Yandex company blog

Third Ilya Segalovich Award Honors New Winners

The third annual Ilya Segalovich Award ceremony presented each of the six winners with one million rubles to recognize their outstanding contributions to applied and theoretical research in computer science and related fields. 

Yandex established the honor, named after its co-founder Ilya Segalovich, in 2019. Open to young researchers and academics in Russia, Belarus and Kazakhstan, the Award recognizes new talent and outstanding work in research supervision in the key areas of Yandex interest and has already supported more than two dozen recipients. This year’s event took place in Moscow at the end of last month and honored four young researchers and two academics. They were recognized alongside the 2020 winners, who were unable to receive their awards in person due to Covid restrictions last year. Two of this year’s winners are repeat honorees. 

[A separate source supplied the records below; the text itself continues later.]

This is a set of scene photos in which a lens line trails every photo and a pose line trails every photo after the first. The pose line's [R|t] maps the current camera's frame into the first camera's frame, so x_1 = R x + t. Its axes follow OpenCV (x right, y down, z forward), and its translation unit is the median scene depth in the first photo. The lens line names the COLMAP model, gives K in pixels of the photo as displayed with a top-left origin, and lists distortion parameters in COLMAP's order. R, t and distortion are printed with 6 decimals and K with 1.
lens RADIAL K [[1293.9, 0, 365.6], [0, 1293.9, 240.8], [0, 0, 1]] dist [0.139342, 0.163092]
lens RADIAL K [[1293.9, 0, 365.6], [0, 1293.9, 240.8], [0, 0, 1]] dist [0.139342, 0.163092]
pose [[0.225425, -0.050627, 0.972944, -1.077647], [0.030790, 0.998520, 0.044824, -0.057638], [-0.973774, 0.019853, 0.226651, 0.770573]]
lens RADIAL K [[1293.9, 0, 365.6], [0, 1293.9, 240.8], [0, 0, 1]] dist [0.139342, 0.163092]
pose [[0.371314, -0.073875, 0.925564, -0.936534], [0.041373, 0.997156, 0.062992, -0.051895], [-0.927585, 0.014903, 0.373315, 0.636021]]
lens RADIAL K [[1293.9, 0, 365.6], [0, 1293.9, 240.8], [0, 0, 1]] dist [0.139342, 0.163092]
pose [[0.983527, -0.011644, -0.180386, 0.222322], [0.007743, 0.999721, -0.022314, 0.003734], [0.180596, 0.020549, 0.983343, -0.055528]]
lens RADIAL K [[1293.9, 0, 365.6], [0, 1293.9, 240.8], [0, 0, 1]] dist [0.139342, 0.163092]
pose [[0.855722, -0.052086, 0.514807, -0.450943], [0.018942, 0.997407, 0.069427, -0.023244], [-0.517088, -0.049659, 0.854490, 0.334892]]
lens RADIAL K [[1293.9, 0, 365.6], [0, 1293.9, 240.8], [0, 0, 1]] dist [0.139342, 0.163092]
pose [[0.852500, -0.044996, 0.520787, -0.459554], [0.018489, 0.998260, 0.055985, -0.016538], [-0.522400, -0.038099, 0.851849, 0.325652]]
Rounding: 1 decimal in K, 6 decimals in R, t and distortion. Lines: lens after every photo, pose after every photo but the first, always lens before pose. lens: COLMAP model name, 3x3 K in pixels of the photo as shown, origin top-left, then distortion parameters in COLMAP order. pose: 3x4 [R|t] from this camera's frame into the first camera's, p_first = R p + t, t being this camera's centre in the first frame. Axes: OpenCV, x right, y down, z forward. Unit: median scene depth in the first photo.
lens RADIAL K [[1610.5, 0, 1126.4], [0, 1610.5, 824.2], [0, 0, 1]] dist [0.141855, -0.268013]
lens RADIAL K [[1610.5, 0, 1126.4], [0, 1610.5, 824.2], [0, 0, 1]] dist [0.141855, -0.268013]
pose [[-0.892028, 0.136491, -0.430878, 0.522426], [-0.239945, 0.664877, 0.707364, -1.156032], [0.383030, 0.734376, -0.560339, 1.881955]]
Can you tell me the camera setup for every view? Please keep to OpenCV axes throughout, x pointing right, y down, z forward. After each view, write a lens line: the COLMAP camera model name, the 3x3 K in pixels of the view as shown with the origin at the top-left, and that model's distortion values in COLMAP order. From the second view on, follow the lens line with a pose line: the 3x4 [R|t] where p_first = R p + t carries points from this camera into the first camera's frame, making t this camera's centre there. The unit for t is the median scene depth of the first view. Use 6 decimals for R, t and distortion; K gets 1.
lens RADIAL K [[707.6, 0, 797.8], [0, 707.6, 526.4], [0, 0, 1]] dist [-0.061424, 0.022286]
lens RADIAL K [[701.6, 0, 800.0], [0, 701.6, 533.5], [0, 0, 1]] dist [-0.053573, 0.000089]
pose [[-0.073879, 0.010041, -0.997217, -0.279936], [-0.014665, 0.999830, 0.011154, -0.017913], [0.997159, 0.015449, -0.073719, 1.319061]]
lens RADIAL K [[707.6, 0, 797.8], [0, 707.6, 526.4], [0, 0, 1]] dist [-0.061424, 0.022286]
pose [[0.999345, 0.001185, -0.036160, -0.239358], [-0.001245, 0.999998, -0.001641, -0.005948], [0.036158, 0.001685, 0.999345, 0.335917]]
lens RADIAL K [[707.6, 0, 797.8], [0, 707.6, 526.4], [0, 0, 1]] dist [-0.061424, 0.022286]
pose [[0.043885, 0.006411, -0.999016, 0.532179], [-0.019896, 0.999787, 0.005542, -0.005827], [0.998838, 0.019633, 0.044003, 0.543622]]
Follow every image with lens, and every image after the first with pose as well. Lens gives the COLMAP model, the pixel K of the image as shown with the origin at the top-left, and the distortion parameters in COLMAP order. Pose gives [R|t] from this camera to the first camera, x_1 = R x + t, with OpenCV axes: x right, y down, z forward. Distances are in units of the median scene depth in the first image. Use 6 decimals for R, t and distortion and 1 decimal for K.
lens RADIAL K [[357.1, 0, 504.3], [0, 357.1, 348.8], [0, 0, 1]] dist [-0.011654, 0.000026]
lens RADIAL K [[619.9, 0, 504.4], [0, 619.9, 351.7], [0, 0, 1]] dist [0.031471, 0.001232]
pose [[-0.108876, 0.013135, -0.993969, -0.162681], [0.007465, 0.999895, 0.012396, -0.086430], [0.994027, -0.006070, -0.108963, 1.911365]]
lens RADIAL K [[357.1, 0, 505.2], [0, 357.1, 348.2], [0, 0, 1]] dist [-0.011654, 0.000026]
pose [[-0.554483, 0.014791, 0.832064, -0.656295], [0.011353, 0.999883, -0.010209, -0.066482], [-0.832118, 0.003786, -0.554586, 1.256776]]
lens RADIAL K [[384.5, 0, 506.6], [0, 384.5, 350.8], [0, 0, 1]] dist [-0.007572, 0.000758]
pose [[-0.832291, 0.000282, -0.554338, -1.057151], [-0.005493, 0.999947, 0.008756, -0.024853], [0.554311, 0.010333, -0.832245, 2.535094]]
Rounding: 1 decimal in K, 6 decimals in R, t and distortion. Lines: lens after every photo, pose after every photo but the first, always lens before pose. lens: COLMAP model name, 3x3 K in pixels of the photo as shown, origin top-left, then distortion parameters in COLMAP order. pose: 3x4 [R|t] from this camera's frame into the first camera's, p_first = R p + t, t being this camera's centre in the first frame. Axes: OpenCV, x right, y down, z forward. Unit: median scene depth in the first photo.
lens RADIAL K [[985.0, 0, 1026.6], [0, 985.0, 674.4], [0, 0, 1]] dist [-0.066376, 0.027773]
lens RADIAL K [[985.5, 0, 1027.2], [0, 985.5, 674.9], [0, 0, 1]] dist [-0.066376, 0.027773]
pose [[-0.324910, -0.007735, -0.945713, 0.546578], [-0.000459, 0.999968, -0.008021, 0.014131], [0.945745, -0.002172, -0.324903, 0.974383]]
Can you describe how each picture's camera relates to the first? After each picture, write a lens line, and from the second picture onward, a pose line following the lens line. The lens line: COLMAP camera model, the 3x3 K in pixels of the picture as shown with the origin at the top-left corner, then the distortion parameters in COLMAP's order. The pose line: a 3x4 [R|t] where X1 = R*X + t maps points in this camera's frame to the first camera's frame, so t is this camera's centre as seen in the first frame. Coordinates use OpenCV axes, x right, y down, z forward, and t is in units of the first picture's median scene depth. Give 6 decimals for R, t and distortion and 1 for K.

The topics of research honored by the Ilya Segalovich award this year include recurrent neural networks and recurrent learning, online machine learning, generative models and aggregating algorithms, optimization methods, agent-based systems and reinforcement learning, computer vision and artificial intelligence. 

In addition to the monetary prize, the Award covers travelling expenses and fees to attend any conference of the winner’s choice. Each winner is also provided with a credit for Yandex’s cloud service Yandex DataSphere and its data labeling platform Toloka.
 

The Ilya Segalovich Award was created to not only reward young scientists for their achievements, but also to provide them with the opportunity to continue their academic research.

Yandex supports education and research in a number of ways, including through its Yandex School of Data Analysis, collaborations with universities, and its Educational Initiative. Launched in 2019, the Educational Initiative trains IT specialists, enables people to participate in the digital economy, equips school teachers with technology skills and helps them engage with their students. The ultimate goal of the Initiative is to support science, foster a knowledge society, and improve education through technology.